I read KB TEC1988656 which gave a solution to the S047 abends with
RACROUTE REQUEST=AUTH,STATUS=ACCESS of creating a GSO SAFDEF with NOAPFCHK.
I want to make the environment authorized, what do I do?
Even if you make your environment APF authorized, the racroute request will
not be issued in an apf authorized environment.
The situation relates to SSL connections wanting to verify if a user can use SSLV2 or SSLV3
in an SSL connection request. This requirement came about due to the Poodle Vulnerability
SSLV2 and SSLV3 are no longer allowed as defaults without further validation.
BPXPTATT is the Program that issues an SSL Connection Request, and part of that process
calls CSECT GSKC2904 in LOAD MODULE GSKC29 to issue the RACROUTE Request.
This Program is not APF authorised (not linked AC(1)).
Even if the Library is APF authorised, the Program is not.

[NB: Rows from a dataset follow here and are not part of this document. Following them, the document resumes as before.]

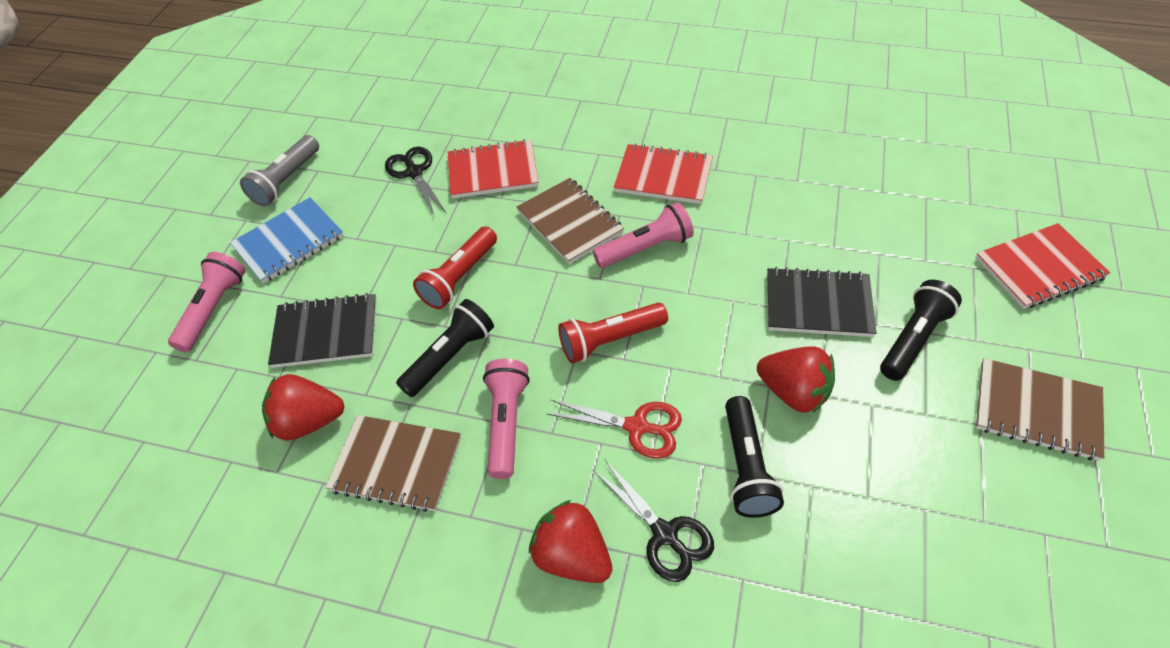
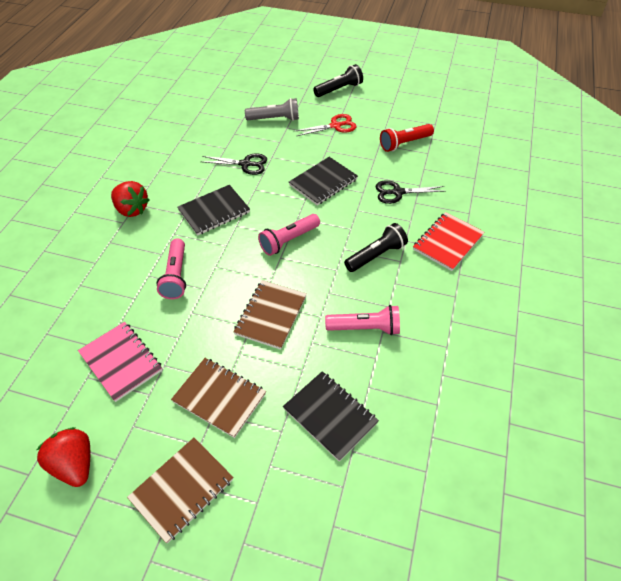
black flashlight: [396,299,494,397] [725,396,784,518] [880,280,962,381] = 3 -> [313,64,363,97] [344,223,408,272] = 2
black notebook: [268,293,377,368] [767,267,876,337] = 2 -> [177,185,250,236] [283,371,379,461] [289,157,358,205] = 3
blue notebook: [230,197,344,284] = 1 -> none = 0
pink notebook: none = 0 -> [78,322,162,402] = 1
red flashlight: [413,226,497,309] [558,303,668,363] = 2 -> [380,124,434,152] = 1
red notebook: [448,139,538,199] [614,143,713,204] [976,223,1110,309] = 3 -> [413,212,484,271] = 1
red strawberry: [262,374,344,441] [529,500,612,583] [757,346,835,413] = 3 -> [37,427,90,487] [111,181,149,217] = 2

Therefore the only options are to create the SAFDEF with NOAPFCHK or ask IBM to
change the module to be APF authorized.
If you want to allow SSLV2 or SSLV3 to be used, you will need to write rules
to allow users UPDATE access to the XFACILIT resources for example...
. $KEY(GSK.ENABLE.SSLV*.DEFAULT TYPE(XFC)
. UID(xxxxxxxxx) ALLOW SERVICE(UPDATE)
This rule will allow an application to request SSLV2 or SSLV3 connections.
If you do not write this rule and have no other resource rules with TYPE(XCF) giving update access,
SSLV2 or SSLV3 will NOT be allowed to be used - which is the default.